• Page excerpt:
•••••
Nothing’s more cinematic than a sequel, especially when it’s executed by the beta shifters of Star Trek: Lower Decks. Season 3, episode 8, “Crisis Point 2: Paradoxus,” was written by Ben Rodgers and directed by Michael Mullen.
The Cerritos is in the midst of a dramatic space battle against a Romulan Warbird. The widescreen ratio and grainy film quality reveal this is a holodeck movie: a sequel to season 1 episode 9, “Crisis Point: Rise of Vindicta.” In spite of the efforts of Captain Carol Freeman (Dawnn Lewis), Commander Jack Ransom (Jerry O’Connell), Lt. Kayshon (Carl Tart), and Lt. Shax (Fred Tatasciore), the Romulans abscond with a “device” stolen from a Cerritos scientist.
Aboard the Romulan ship, the Melpinar triplets order the Cerritos to be destroyed. Freeman is about to abandon ship. But before she can give the order, the Wayfarer arrives.
The ship executes a Star Trek: First Contact-style flyby as it deflects fire directed toward the Cerritos. Shax thanks the profits, but Freeman says to save those thanks for “Captain Busephelous Dagger,” played by Ensign Bradward Boimler (Jack Quaid).
Crisis Point 2
On the bridge of the Wayfarer, Boimler addresses his quips towards “Commander Rebecca Doodle,” played by Beckett Mariner (Tawny Newsome). Elsewhere, one Melpinar triplet says she wants Dagger’s head. But another says they’ve already won. The Warbird warps away.
Freeman opens comms with Dagger. She explains that the Melpinar triplets stole the Chrono-gami, a time travel device. Mariner mocks the clunky exposition.
An incoming message from the real world interrupts. Boimler freezes the holodeck program and answers. Ransom orders him to report to his office. Ensign D’Vana Tendi (Noël Wells) asks, “Aren’t you off duty?” Bradward affirms this and speculates Ransom just wants a spotter for Tellarite deadlifts.
Ensign Samanthan Rutherford (Eugene Cordero) says the opening was awesome. Beckett is skeptical of a time travel plot, however. Boimler says Crisis Point 2 is twice as good as the original. Mariner says he can’t just piggyback off her movie. Bradward counters that it was originally his program, so he can do what he wants.
Tendi wonders if it qualifies as a sequel when Vindicta was blown up at the conclusion of the first movie. Rutherford says the narrative follows the heres: the Cerritos bridge crew, not the antagonist.
Before leaving for Ransom’s office, Boimler says he’ll skip to the opening credits. Beckett postulates that the Romulans using the Chrono-gami will result in an alternate cinematic timeline where they are all played by different, younger actors. Tendi says this narrative possibility is scientifically a “bit of a reach.”
Lower Decks: Paradoxus
Rutherford is playing Chief Engineer Sylvo Toussant. Meanwhile, Tendi plays Lt. Commander Meena Vesper. Mariner denounces Crisis Point 2 as fanfic. She notes that she has an upcoming evaluation with Ransom at 1900.
•••••
• Prompt: According to the episode recap, who wrote "Crisis Point 2: Paradoxus"? The data below come from a separate source.
•••••
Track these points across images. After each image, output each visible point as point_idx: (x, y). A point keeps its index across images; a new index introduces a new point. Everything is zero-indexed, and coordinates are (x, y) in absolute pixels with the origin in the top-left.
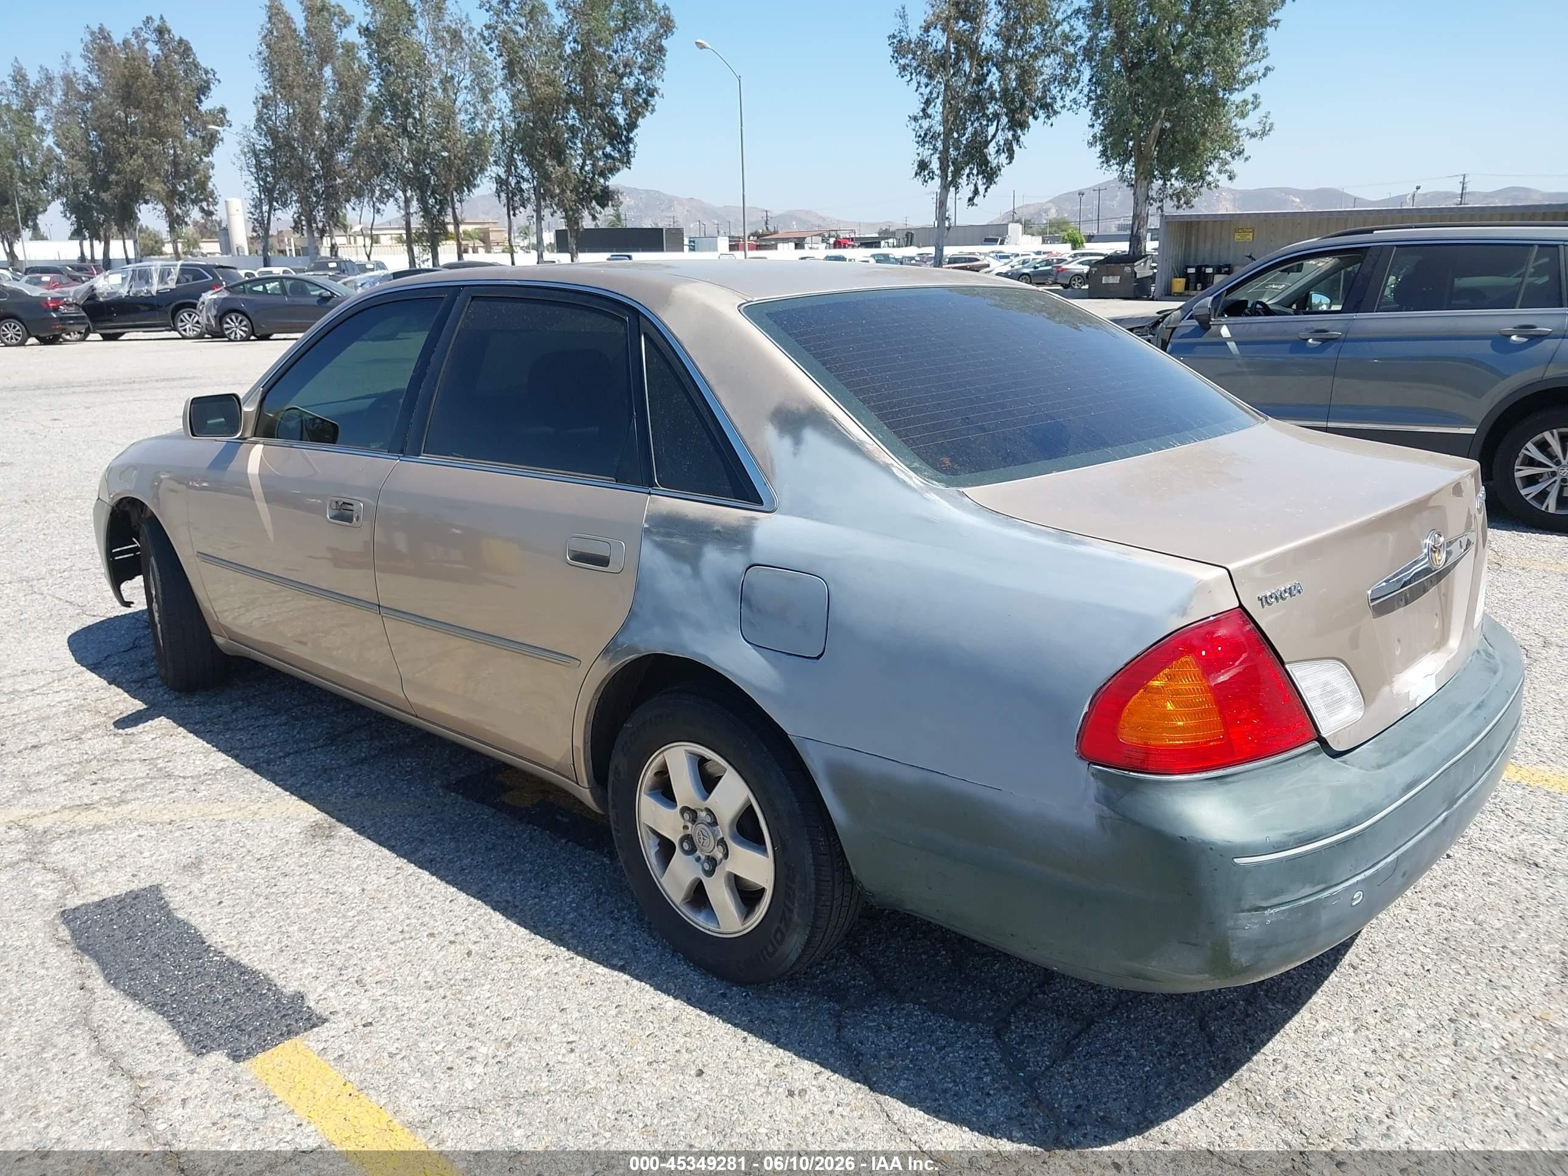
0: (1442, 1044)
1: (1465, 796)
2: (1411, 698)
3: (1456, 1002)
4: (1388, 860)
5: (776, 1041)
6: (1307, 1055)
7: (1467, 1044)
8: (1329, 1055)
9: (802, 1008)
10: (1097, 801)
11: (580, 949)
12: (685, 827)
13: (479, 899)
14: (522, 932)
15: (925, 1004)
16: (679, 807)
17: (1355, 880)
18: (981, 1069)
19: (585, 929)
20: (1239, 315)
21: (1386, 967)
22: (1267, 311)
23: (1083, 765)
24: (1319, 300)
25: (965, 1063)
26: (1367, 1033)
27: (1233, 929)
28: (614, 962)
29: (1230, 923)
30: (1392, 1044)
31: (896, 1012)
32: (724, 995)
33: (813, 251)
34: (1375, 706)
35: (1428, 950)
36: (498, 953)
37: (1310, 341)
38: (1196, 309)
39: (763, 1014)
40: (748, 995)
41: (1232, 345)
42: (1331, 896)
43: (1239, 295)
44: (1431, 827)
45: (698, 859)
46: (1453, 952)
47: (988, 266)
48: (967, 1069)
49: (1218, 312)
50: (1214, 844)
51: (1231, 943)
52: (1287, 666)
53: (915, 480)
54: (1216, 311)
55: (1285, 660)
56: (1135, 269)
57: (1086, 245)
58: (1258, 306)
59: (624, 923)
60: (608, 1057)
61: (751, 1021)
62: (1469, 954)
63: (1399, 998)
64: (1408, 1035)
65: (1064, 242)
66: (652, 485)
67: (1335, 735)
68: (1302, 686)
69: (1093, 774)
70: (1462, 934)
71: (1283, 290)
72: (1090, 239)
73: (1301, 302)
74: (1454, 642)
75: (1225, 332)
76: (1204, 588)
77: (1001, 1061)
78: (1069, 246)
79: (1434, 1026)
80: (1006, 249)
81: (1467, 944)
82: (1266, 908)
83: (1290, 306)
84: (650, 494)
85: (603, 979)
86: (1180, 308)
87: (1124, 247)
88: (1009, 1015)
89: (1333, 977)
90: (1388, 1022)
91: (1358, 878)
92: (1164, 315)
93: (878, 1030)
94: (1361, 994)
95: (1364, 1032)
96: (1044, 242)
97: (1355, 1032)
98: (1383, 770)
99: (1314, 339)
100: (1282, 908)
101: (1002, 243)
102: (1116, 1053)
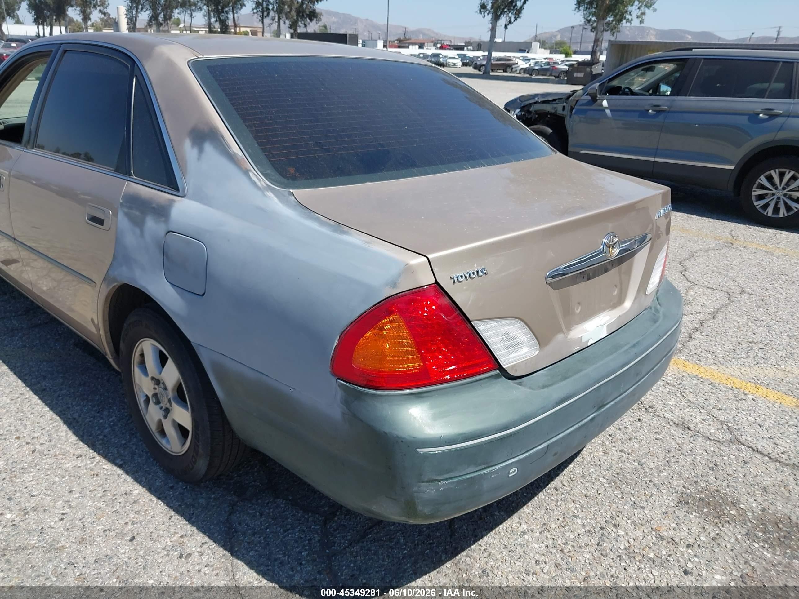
•••••
• Completed task: Ben Rodgers